The February assassination of Imad Mughniyeh, former chief of military operations for Hizbollah, has upset the Syrian security elite. The attack was widely believed to have been the work of Israeli agents, though it begged tough questions about Syria's ability to defend itself less than a year after Israel's air-raid on the alleged nuclear facility in the country's north.

Many have speculated that Mughniyeh was playing internal Syrian politics and paid with his life. This, however, remains impossible to confirm or deny.

Further rumors linking al-Assad's brother-in-law to General Assef Shawkat, head of the country's military intelligence unit, have also been circulating. The first such report appeared in France's Le Figaro in June, indicating that Shawkat had been held responsible for the recent breaches in security and had been placed under house arrest.

Another more lurid account appeared a few days later in the German daily Die Welt, suggesting that Shawkat had himself been planning a coup.

However, such stories need to be taken with a strong dose of suspicion as they often originate from self-serving sources, such as opposition leaders or Syria's own disinformation machine.

Shawkat has not been spotted since his appointment, but his highly secretive lifestyle means that he's hardly mentioned in the Syrian media.

Still, the recent assassination of General Muhammad Suleiman suggests that the trail of deaths and rumors may have weight. The silence of the Arab media in Damascus on the issue - including the usually vocal correspondents from the networks al-Hayat and al-Jazeera - indicate that the issue is deemed too serious and far too sensitive to report.

Lebanese and Middle East affairs expert Nadim Shehadi of Chatham House says the rumors shed a different perspective on the usual stories.

"In answering the question of how strong or weak is Bashar Assad, my answer is that he is as strong as [former Romanian dictator] Nicolai Ceausescu when he met [Queen Elizabeth II] on a state visit in the early 80s," he told ISN Security Watch in Beirut.

"Syria will, like an authoritarian state, never have small problems. It will either collapse utterly or continue. That is the paradox of such a state structure - they are both as strong as they appear and as weak as they fear."

Syrian strength, but not stability

Al-Assad's engagement with the West and Israel is much more an economic necessity than a genuine desire for peace and openness. If al-Assad is successful in updating his economic model and finding alternatives, such as possibly vastly increasing gas exports to pay for the loss of oil-money, the regime will continue to strengthen its legitimacy in Syrian society.

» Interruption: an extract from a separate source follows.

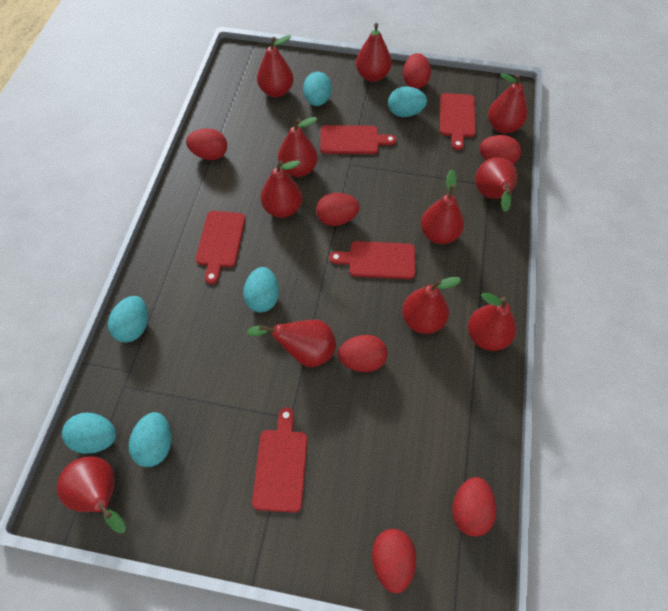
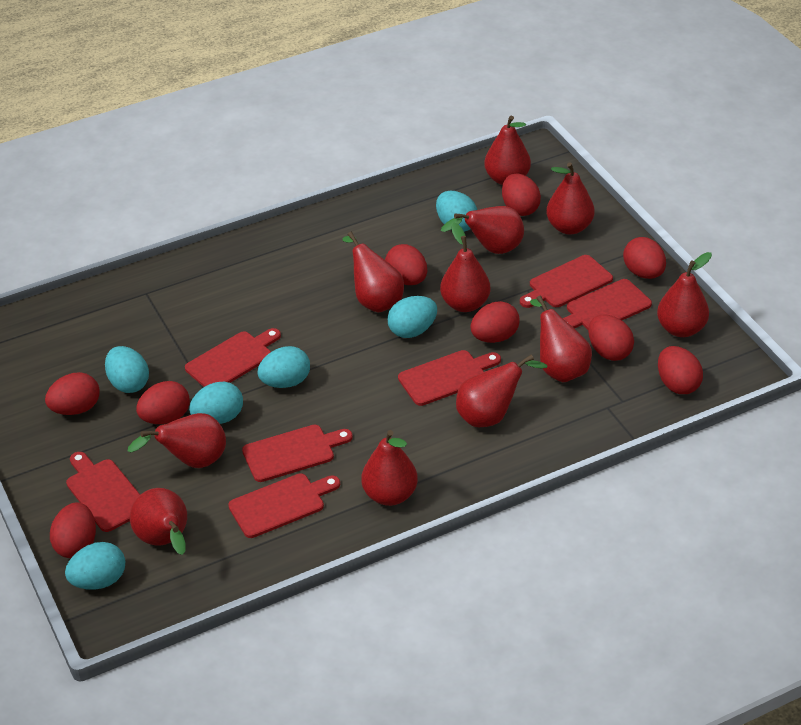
red cutting board: [196,211,245,284] [252,407,307,513] [320,125,397,154] [329,241,415,279] [440,93,476,150] = 5 -> [66,452,140,532] [185,328,281,387] [228,474,340,538] [242,425,353,482] [398,350,501,406] [520,255,613,308] [563,279,652,330] = 7
red egg: [186,128,227,160] [316,193,360,226] [338,335,388,372] [372,529,416,593] [403,53,431,89] [452,477,496,537] [479,135,521,164] = 7 -> [45,372,100,415] [50,503,96,558] [136,381,190,424] [385,244,427,285] [470,301,520,343] [502,174,541,216] [588,314,634,361] [623,237,666,279] [658,346,703,394] = 9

In many ways, the Syrian state is at its strongest since the death of Hafez al-Assad in 2000. The opposition is weak and the country is diplomatically being brought back in from the cold. However, these factors should not be mistaken for regime stability.

Despite the Iraq war having strengthened dictators across the Middle East, al-Assad's regime is like any economically feeble and undemocratic state - a fundamentally fragile creature. One that is very vulnerable to events both at home or across the region.